-- Data excerpts --
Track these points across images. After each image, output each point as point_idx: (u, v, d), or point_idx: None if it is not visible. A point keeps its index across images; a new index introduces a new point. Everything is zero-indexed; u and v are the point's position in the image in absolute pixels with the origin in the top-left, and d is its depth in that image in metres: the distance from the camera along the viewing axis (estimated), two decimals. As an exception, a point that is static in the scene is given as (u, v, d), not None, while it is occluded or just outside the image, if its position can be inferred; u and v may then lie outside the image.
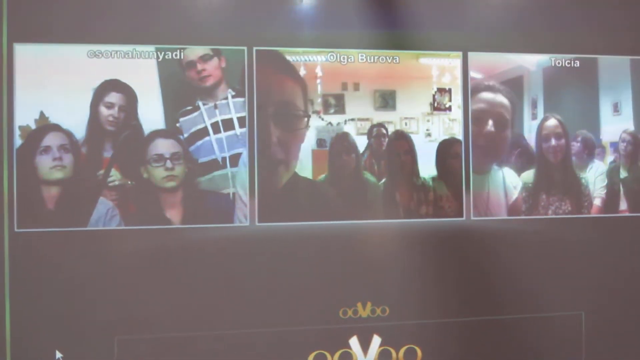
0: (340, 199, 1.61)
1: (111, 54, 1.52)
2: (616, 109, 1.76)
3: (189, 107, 1.56)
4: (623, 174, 1.76)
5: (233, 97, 1.57)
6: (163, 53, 1.54)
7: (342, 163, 1.62)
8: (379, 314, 1.62)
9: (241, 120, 1.57)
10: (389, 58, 1.65)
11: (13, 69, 1.48)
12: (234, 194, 1.56)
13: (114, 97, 1.52)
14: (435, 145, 1.66)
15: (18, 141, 1.48)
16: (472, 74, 1.68)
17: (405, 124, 1.65)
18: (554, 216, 1.71)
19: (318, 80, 1.61)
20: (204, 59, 1.56)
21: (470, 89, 1.68)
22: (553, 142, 1.72)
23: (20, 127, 1.48)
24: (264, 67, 1.58)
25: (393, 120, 1.65)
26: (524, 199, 1.71)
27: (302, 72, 1.60)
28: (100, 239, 1.50)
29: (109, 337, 1.51)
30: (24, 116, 1.48)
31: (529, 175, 1.72)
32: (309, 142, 1.60)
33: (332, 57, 1.62)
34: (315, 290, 1.59)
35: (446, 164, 1.66)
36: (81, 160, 1.50)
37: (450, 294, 1.66)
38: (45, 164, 1.48)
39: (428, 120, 1.66)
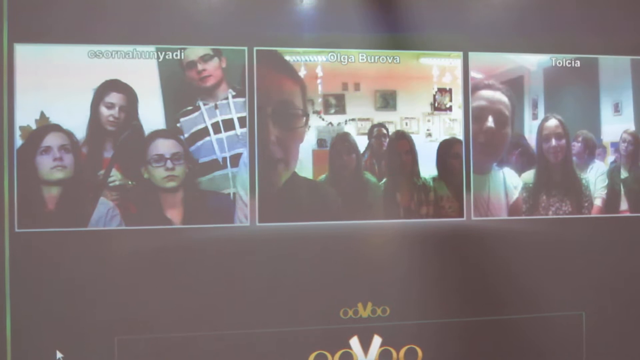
0: (341, 199, 1.61)
1: (112, 54, 1.52)
2: (617, 109, 1.76)
3: (190, 107, 1.56)
4: (624, 174, 1.76)
5: (233, 97, 1.57)
6: (163, 53, 1.54)
7: (343, 163, 1.62)
8: (379, 314, 1.62)
9: (242, 121, 1.57)
10: (390, 58, 1.65)
11: (13, 69, 1.48)
12: (234, 194, 1.56)
13: (114, 98, 1.52)
14: (435, 146, 1.66)
15: (18, 141, 1.48)
16: (473, 74, 1.68)
17: (406, 124, 1.65)
18: (554, 216, 1.71)
19: (318, 80, 1.61)
20: (205, 59, 1.56)
21: (470, 89, 1.68)
22: (553, 142, 1.72)
23: (21, 128, 1.48)
24: (264, 67, 1.58)
25: (394, 121, 1.65)
26: (525, 199, 1.71)
27: (302, 72, 1.60)
28: (101, 239, 1.50)
29: (109, 337, 1.50)
30: (25, 116, 1.48)
31: (529, 175, 1.72)
32: (309, 142, 1.60)
33: (332, 57, 1.62)
34: (315, 290, 1.59)
35: (447, 164, 1.66)
36: (82, 160, 1.50)
37: (451, 294, 1.66)
38: (46, 164, 1.48)
39: (429, 120, 1.66)
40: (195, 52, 1.56)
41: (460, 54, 1.67)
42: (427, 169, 1.66)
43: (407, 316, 1.64)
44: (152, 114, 1.53)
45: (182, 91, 1.56)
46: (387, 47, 1.64)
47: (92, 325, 1.50)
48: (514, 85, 1.70)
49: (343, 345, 1.61)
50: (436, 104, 1.66)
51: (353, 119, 1.63)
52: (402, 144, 1.65)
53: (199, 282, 1.54)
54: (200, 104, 1.56)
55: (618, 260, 1.74)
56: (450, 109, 1.67)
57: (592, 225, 1.73)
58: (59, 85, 1.49)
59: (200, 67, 1.56)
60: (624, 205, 1.76)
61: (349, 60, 1.63)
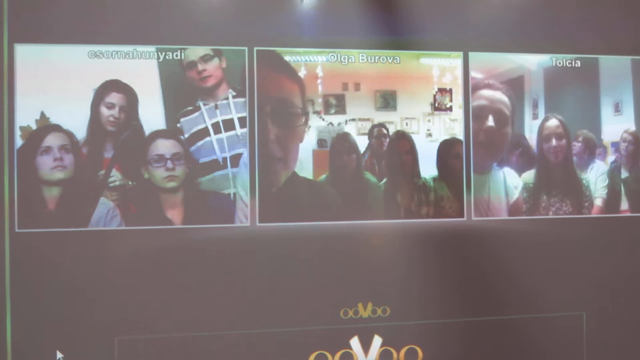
0: (341, 199, 1.61)
1: (112, 55, 1.52)
2: (617, 109, 1.76)
3: (190, 108, 1.56)
4: (624, 174, 1.76)
5: (234, 97, 1.57)
6: (164, 53, 1.54)
7: (343, 163, 1.62)
8: (379, 315, 1.62)
9: (242, 121, 1.57)
10: (390, 58, 1.65)
11: (14, 70, 1.48)
12: (234, 194, 1.56)
13: (114, 98, 1.52)
14: (436, 146, 1.66)
15: (19, 141, 1.48)
16: (473, 74, 1.68)
17: (406, 124, 1.65)
18: (555, 216, 1.71)
19: (319, 81, 1.61)
20: (205, 59, 1.56)
21: (470, 89, 1.68)
22: (554, 142, 1.72)
23: (21, 128, 1.48)
24: (264, 67, 1.58)
25: (394, 121, 1.65)
26: (525, 199, 1.70)
27: (302, 72, 1.60)
28: (101, 239, 1.51)
29: (110, 338, 1.51)
30: (25, 117, 1.48)
31: (530, 175, 1.72)
32: (309, 142, 1.60)
33: (332, 58, 1.62)
34: (316, 290, 1.59)
35: (447, 164, 1.66)
36: (82, 160, 1.50)
37: (451, 294, 1.66)
38: (46, 165, 1.48)
39: (429, 121, 1.66)
40: (195, 52, 1.56)
41: (461, 54, 1.67)
42: (428, 169, 1.66)
43: (407, 316, 1.64)
44: (152, 114, 1.54)
45: (182, 91, 1.56)
46: (387, 47, 1.64)
47: (92, 326, 1.50)
48: (514, 85, 1.70)
49: (343, 346, 1.61)
50: (436, 104, 1.66)
51: (353, 119, 1.63)
52: (403, 144, 1.65)
53: (199, 282, 1.54)
54: (201, 104, 1.56)
55: (619, 261, 1.74)
56: (450, 109, 1.67)
57: (592, 225, 1.73)
58: (59, 85, 1.49)
59: (200, 67, 1.56)
60: (624, 205, 1.76)
61: (349, 60, 1.63)
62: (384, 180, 1.64)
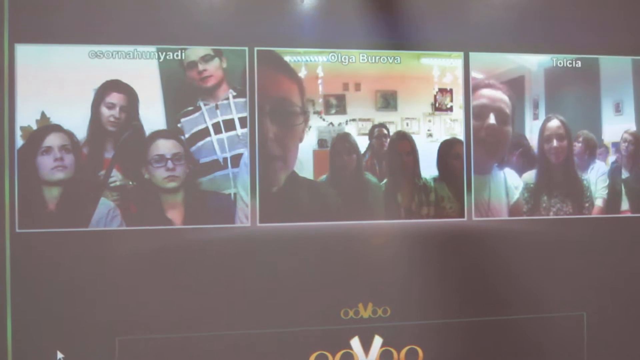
0: (342, 199, 1.61)
1: (112, 55, 1.52)
2: (618, 109, 1.76)
3: (190, 108, 1.56)
4: (625, 174, 1.76)
5: (234, 97, 1.57)
6: (164, 53, 1.54)
7: (343, 163, 1.62)
8: (380, 315, 1.62)
9: (242, 121, 1.57)
10: (390, 58, 1.64)
11: (14, 70, 1.48)
12: (235, 194, 1.56)
13: (115, 98, 1.52)
14: (436, 146, 1.66)
15: (19, 142, 1.48)
16: (474, 74, 1.68)
17: (407, 125, 1.65)
18: (555, 217, 1.71)
19: (319, 81, 1.61)
20: (205, 59, 1.56)
21: (471, 89, 1.68)
22: (555, 143, 1.72)
23: (22, 128, 1.48)
24: (264, 67, 1.58)
25: (394, 121, 1.65)
26: (526, 200, 1.70)
27: (303, 72, 1.60)
28: (102, 239, 1.50)
29: (110, 338, 1.51)
30: (25, 117, 1.48)
31: (530, 175, 1.72)
32: (310, 142, 1.60)
33: (333, 58, 1.62)
34: (316, 290, 1.59)
35: (447, 164, 1.66)
36: (82, 160, 1.50)
37: (451, 294, 1.66)
38: (47, 165, 1.48)
39: (429, 121, 1.66)
40: (196, 52, 1.56)
41: (461, 54, 1.67)
42: (428, 169, 1.66)
43: (408, 317, 1.64)
44: (152, 115, 1.54)
45: (182, 91, 1.56)
46: (387, 47, 1.64)
47: (93, 326, 1.50)
48: (515, 86, 1.70)
49: (344, 346, 1.61)
50: (437, 104, 1.66)
51: (354, 119, 1.63)
52: (404, 144, 1.65)
53: (199, 282, 1.54)
54: (201, 104, 1.56)
55: (619, 261, 1.74)
56: (451, 109, 1.67)
57: (593, 225, 1.73)
58: (60, 85, 1.49)
59: (201, 67, 1.56)
60: (625, 205, 1.76)
61: (350, 60, 1.63)
62: (385, 180, 1.64)
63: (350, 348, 1.61)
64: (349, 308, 1.61)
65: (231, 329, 1.55)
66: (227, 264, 1.55)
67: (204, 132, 1.56)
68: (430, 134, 1.66)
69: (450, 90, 1.67)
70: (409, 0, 1.64)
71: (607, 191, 1.75)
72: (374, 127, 1.64)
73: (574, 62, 1.73)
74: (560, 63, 1.73)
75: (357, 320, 1.61)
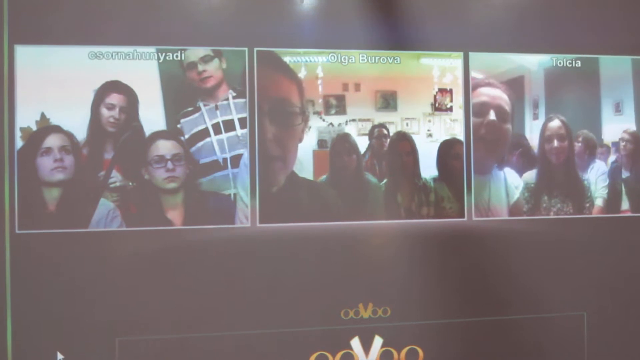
0: (342, 199, 1.61)
1: (112, 56, 1.52)
2: (618, 109, 1.75)
3: (190, 108, 1.56)
4: (625, 174, 1.76)
5: (234, 98, 1.57)
6: (164, 54, 1.54)
7: (343, 164, 1.62)
8: (380, 315, 1.62)
9: (242, 121, 1.57)
10: (390, 59, 1.64)
11: (14, 71, 1.48)
12: (235, 195, 1.56)
13: (114, 99, 1.52)
14: (436, 146, 1.66)
15: (19, 142, 1.48)
16: (473, 74, 1.68)
17: (407, 125, 1.65)
18: (556, 216, 1.71)
19: (319, 81, 1.61)
20: (205, 60, 1.56)
21: (471, 89, 1.68)
22: (556, 143, 1.72)
23: (21, 129, 1.48)
24: (264, 67, 1.58)
25: (394, 121, 1.65)
26: (526, 200, 1.70)
27: (302, 73, 1.60)
28: (102, 240, 1.50)
29: (111, 339, 1.51)
30: (25, 118, 1.48)
31: (530, 175, 1.72)
32: (310, 143, 1.60)
33: (332, 58, 1.62)
34: (316, 291, 1.59)
35: (447, 164, 1.66)
36: (82, 161, 1.50)
37: (452, 294, 1.66)
38: (46, 166, 1.48)
39: (429, 121, 1.66)
40: (195, 53, 1.56)
41: (461, 54, 1.67)
42: (428, 169, 1.66)
43: (408, 317, 1.64)
44: (152, 115, 1.54)
45: (182, 92, 1.56)
46: (387, 47, 1.64)
47: (93, 327, 1.50)
48: (515, 86, 1.70)
49: (344, 346, 1.61)
50: (437, 105, 1.66)
51: (353, 120, 1.63)
52: (404, 145, 1.65)
53: (199, 283, 1.54)
54: (201, 104, 1.56)
55: (619, 260, 1.74)
56: (450, 109, 1.67)
57: (593, 225, 1.73)
58: (60, 86, 1.49)
59: (200, 68, 1.56)
60: (625, 205, 1.76)
61: (350, 60, 1.63)
62: (385, 180, 1.64)
63: (351, 348, 1.61)
64: (349, 308, 1.61)
65: (231, 330, 1.55)
66: (227, 265, 1.55)
67: (204, 133, 1.56)
68: (430, 134, 1.66)
69: (450, 91, 1.67)
70: (408, 0, 1.64)
71: (607, 191, 1.75)
72: (373, 127, 1.64)
73: (573, 61, 1.73)
74: (560, 63, 1.73)
75: (357, 321, 1.61)
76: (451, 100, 1.67)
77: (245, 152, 1.57)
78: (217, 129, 1.57)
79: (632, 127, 1.76)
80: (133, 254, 1.52)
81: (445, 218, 1.66)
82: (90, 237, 1.50)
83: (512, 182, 1.71)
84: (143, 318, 1.52)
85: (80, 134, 1.50)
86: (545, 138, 1.72)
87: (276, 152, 1.58)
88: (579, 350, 1.71)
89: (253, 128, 1.57)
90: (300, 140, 1.60)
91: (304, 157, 1.60)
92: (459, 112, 1.67)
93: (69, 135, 1.49)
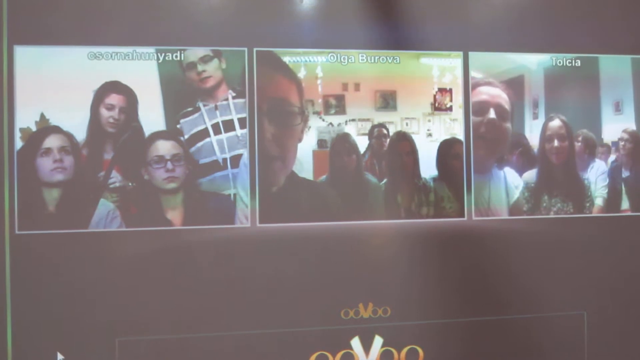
0: (341, 199, 1.61)
1: (111, 56, 1.52)
2: (618, 108, 1.75)
3: (190, 109, 1.56)
4: (625, 173, 1.76)
5: (233, 98, 1.57)
6: (163, 54, 1.54)
7: (343, 164, 1.62)
8: (380, 315, 1.62)
9: (242, 121, 1.57)
10: (390, 58, 1.64)
11: (13, 71, 1.48)
12: (234, 195, 1.56)
13: (114, 99, 1.52)
14: (436, 146, 1.66)
15: (19, 143, 1.48)
16: (473, 73, 1.67)
17: (406, 124, 1.65)
18: (555, 216, 1.71)
19: (318, 81, 1.61)
20: (205, 60, 1.56)
21: (470, 89, 1.67)
22: (556, 143, 1.71)
23: (21, 129, 1.48)
24: (263, 67, 1.58)
25: (394, 121, 1.64)
26: (526, 199, 1.70)
27: (302, 73, 1.60)
28: (101, 240, 1.50)
29: (111, 339, 1.51)
30: (25, 118, 1.48)
31: (530, 175, 1.72)
32: (309, 143, 1.60)
33: (332, 58, 1.62)
34: (316, 290, 1.59)
35: (447, 164, 1.66)
36: (82, 162, 1.50)
37: (452, 294, 1.66)
38: (46, 166, 1.48)
39: (429, 120, 1.66)
40: (195, 53, 1.56)
41: (461, 53, 1.67)
42: (428, 169, 1.65)
43: (408, 317, 1.64)
44: (152, 116, 1.53)
45: (182, 92, 1.56)
46: (387, 47, 1.64)
47: (93, 327, 1.50)
48: (514, 85, 1.70)
49: (344, 346, 1.61)
50: (436, 104, 1.66)
51: (353, 120, 1.63)
52: (404, 145, 1.65)
53: (199, 283, 1.54)
54: (200, 105, 1.56)
55: (619, 260, 1.74)
56: (450, 109, 1.67)
57: (593, 224, 1.73)
58: (59, 86, 1.49)
59: (200, 68, 1.56)
60: (625, 204, 1.76)
61: (349, 60, 1.63)
62: (384, 180, 1.64)
63: (351, 348, 1.61)
64: (349, 308, 1.61)
65: (231, 330, 1.55)
66: (227, 265, 1.55)
67: (204, 133, 1.56)
68: (430, 133, 1.66)
69: (450, 90, 1.67)
70: (408, 0, 1.64)
71: (607, 190, 1.74)
72: (373, 127, 1.64)
73: (573, 61, 1.73)
74: (559, 62, 1.73)
75: (357, 320, 1.61)
76: (451, 100, 1.67)
77: (244, 152, 1.57)
78: (216, 129, 1.56)
79: (632, 127, 1.76)
80: (133, 255, 1.52)
81: (445, 218, 1.66)
82: (90, 237, 1.50)
83: (512, 181, 1.71)
84: (143, 318, 1.52)
85: (80, 134, 1.50)
86: (545, 137, 1.72)
87: (276, 152, 1.58)
88: (579, 350, 1.71)
89: (253, 128, 1.57)
90: (300, 140, 1.60)
91: (304, 157, 1.60)
92: (458, 112, 1.67)
93: (69, 136, 1.49)
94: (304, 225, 1.59)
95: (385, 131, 1.64)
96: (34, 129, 1.48)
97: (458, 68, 1.67)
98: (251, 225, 1.56)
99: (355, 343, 1.61)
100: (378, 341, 1.62)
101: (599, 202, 1.74)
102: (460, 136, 1.67)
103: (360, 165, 1.63)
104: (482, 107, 1.68)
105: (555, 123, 1.72)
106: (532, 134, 1.71)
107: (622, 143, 1.75)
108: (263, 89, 1.58)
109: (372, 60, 1.64)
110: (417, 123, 1.65)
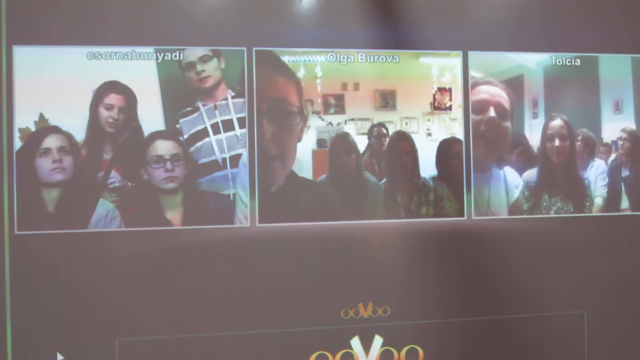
0: (341, 199, 1.61)
1: (110, 56, 1.52)
2: (617, 107, 1.75)
3: (189, 108, 1.56)
4: (624, 172, 1.76)
5: (233, 97, 1.57)
6: (162, 54, 1.54)
7: (343, 163, 1.62)
8: (380, 314, 1.62)
9: (241, 121, 1.57)
10: (389, 58, 1.64)
11: (12, 72, 1.48)
12: (234, 194, 1.56)
13: (113, 99, 1.52)
14: (435, 145, 1.66)
15: (18, 143, 1.48)
16: (473, 73, 1.67)
17: (406, 124, 1.65)
18: (555, 215, 1.71)
19: (318, 81, 1.61)
20: (204, 59, 1.56)
21: (470, 88, 1.67)
22: (557, 142, 1.71)
23: (20, 129, 1.48)
24: (263, 67, 1.58)
25: (393, 120, 1.64)
26: (526, 199, 1.70)
27: (301, 72, 1.60)
28: (101, 240, 1.50)
29: (110, 339, 1.50)
30: (24, 118, 1.48)
31: (531, 174, 1.72)
32: (309, 142, 1.60)
33: (331, 57, 1.62)
34: (316, 290, 1.59)
35: (447, 163, 1.66)
36: (81, 162, 1.50)
37: (452, 293, 1.66)
38: (45, 166, 1.48)
39: (428, 120, 1.66)
40: (194, 53, 1.56)
41: (460, 53, 1.67)
42: (427, 168, 1.65)
43: (408, 316, 1.64)
44: (151, 115, 1.53)
45: (181, 92, 1.55)
46: (386, 46, 1.64)
47: (92, 327, 1.50)
48: (514, 85, 1.70)
49: (344, 346, 1.61)
50: (436, 104, 1.66)
51: (353, 119, 1.63)
52: (403, 144, 1.65)
53: (199, 283, 1.54)
54: (200, 104, 1.56)
55: (619, 259, 1.74)
56: (450, 108, 1.67)
57: (593, 224, 1.73)
58: (58, 87, 1.49)
59: (199, 67, 1.56)
60: (624, 203, 1.75)
61: (348, 60, 1.63)
62: (384, 180, 1.64)
63: (351, 348, 1.61)
64: (349, 308, 1.61)
65: (231, 330, 1.55)
66: (226, 265, 1.55)
67: (203, 133, 1.56)
68: (430, 133, 1.66)
69: (449, 90, 1.67)
70: (407, -1, 1.65)
71: (606, 189, 1.74)
72: (373, 126, 1.64)
73: (573, 60, 1.73)
74: (559, 62, 1.73)
75: (357, 320, 1.61)
76: (450, 99, 1.67)
77: (244, 152, 1.57)
78: (216, 128, 1.56)
79: (632, 126, 1.76)
80: (132, 255, 1.52)
81: (444, 217, 1.65)
82: (90, 237, 1.50)
83: (512, 181, 1.70)
84: (143, 318, 1.52)
85: (79, 134, 1.50)
86: (547, 137, 1.71)
87: (275, 152, 1.58)
88: (579, 350, 1.71)
89: (252, 128, 1.57)
90: (299, 139, 1.60)
91: (303, 157, 1.60)
92: (458, 111, 1.67)
93: (68, 136, 1.49)
94: (304, 225, 1.59)
95: (384, 131, 1.64)
96: (33, 129, 1.48)
97: (457, 67, 1.67)
98: (251, 225, 1.56)
99: (355, 343, 1.61)
100: (378, 341, 1.62)
101: (598, 201, 1.74)
102: (460, 135, 1.67)
103: (359, 164, 1.63)
104: (482, 106, 1.68)
105: (557, 122, 1.72)
106: (532, 133, 1.71)
107: (620, 142, 1.75)
108: (262, 88, 1.58)
109: (372, 60, 1.64)
110: (416, 122, 1.65)
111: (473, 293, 1.66)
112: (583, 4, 1.73)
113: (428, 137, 1.66)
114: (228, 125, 1.57)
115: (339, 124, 1.62)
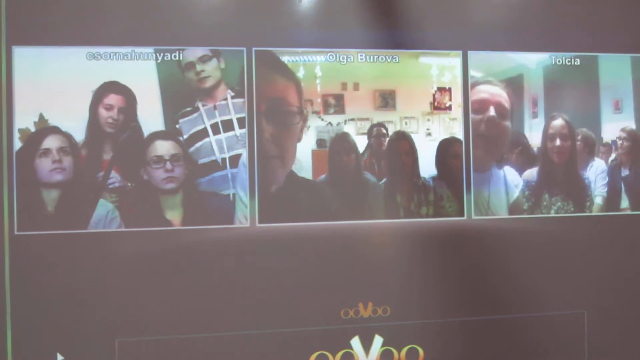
0: (341, 199, 1.61)
1: (110, 56, 1.52)
2: (617, 107, 1.75)
3: (189, 109, 1.56)
4: (624, 172, 1.76)
5: (232, 97, 1.57)
6: (162, 54, 1.54)
7: (342, 163, 1.62)
8: (380, 314, 1.62)
9: (241, 121, 1.57)
10: (389, 57, 1.64)
11: (12, 72, 1.48)
12: (234, 195, 1.56)
13: (113, 99, 1.52)
14: (435, 145, 1.66)
15: (18, 144, 1.48)
16: (472, 72, 1.67)
17: (405, 124, 1.65)
18: (555, 215, 1.71)
19: (317, 81, 1.61)
20: (203, 60, 1.56)
21: (470, 88, 1.67)
22: (558, 142, 1.71)
23: (20, 130, 1.48)
24: (262, 67, 1.58)
25: (393, 120, 1.64)
26: (526, 198, 1.70)
27: (301, 72, 1.60)
28: (101, 241, 1.50)
29: (110, 339, 1.50)
30: (24, 119, 1.48)
31: (531, 174, 1.71)
32: (309, 142, 1.60)
33: (331, 57, 1.62)
34: (316, 290, 1.59)
35: (446, 163, 1.66)
36: (81, 162, 1.50)
37: (452, 293, 1.66)
38: (45, 167, 1.48)
39: (428, 120, 1.66)
40: (193, 53, 1.56)
41: (460, 53, 1.67)
42: (427, 168, 1.65)
43: (408, 316, 1.64)
44: (151, 116, 1.53)
45: (180, 92, 1.55)
46: (386, 46, 1.64)
47: (92, 328, 1.50)
48: (514, 84, 1.70)
49: (344, 346, 1.61)
50: (436, 103, 1.66)
51: (352, 119, 1.63)
52: (403, 144, 1.65)
53: (199, 283, 1.54)
54: (199, 105, 1.56)
55: (619, 259, 1.74)
56: (449, 108, 1.67)
57: (593, 223, 1.73)
58: (58, 87, 1.49)
59: (198, 68, 1.56)
60: (624, 203, 1.75)
61: (348, 60, 1.63)
62: (384, 180, 1.64)
63: (351, 348, 1.61)
64: (349, 308, 1.61)
65: (231, 330, 1.55)
66: (226, 265, 1.55)
67: (203, 133, 1.56)
68: (429, 133, 1.66)
69: (449, 89, 1.67)
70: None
71: (606, 189, 1.74)
72: (372, 126, 1.64)
73: (572, 60, 1.73)
74: (559, 61, 1.72)
75: (357, 320, 1.61)
76: (450, 99, 1.67)
77: (244, 152, 1.57)
78: (215, 129, 1.56)
79: (631, 125, 1.76)
80: (132, 255, 1.52)
81: (444, 217, 1.65)
82: (90, 238, 1.50)
83: (512, 180, 1.70)
84: (143, 319, 1.52)
85: (79, 134, 1.50)
86: (548, 136, 1.71)
87: (275, 152, 1.58)
88: (580, 349, 1.71)
89: (252, 128, 1.57)
90: (299, 139, 1.60)
91: (303, 157, 1.60)
92: (458, 111, 1.67)
93: (68, 136, 1.49)
94: (304, 225, 1.59)
95: (384, 130, 1.64)
96: (32, 129, 1.48)
97: (457, 67, 1.67)
98: (250, 225, 1.56)
99: (355, 343, 1.61)
100: (378, 341, 1.62)
101: (598, 201, 1.74)
102: (460, 135, 1.67)
103: (359, 164, 1.63)
104: (481, 106, 1.68)
105: (559, 122, 1.72)
106: (532, 132, 1.71)
107: (620, 142, 1.75)
108: (262, 88, 1.58)
109: (371, 60, 1.64)
110: (416, 122, 1.65)
111: (473, 293, 1.66)
112: (583, 4, 1.73)
113: (428, 137, 1.66)
114: (228, 126, 1.57)
115: (338, 124, 1.62)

-- Task item --
Would you copy, unchanged, the stretch of the records above that begins at the line containing "28: (100, 239, 1.50)" and ends at the line containing "38: (45, 164, 1.48)", and only that?

-- Response to the task --
28: (100, 239, 1.50)
29: (109, 337, 1.51)
30: (24, 116, 1.48)
31: (529, 175, 1.72)
32: (309, 142, 1.60)
33: (332, 57, 1.62)
34: (315, 290, 1.59)
35: (446, 164, 1.66)
36: (81, 160, 1.50)
37: (450, 294, 1.66)
38: (45, 164, 1.48)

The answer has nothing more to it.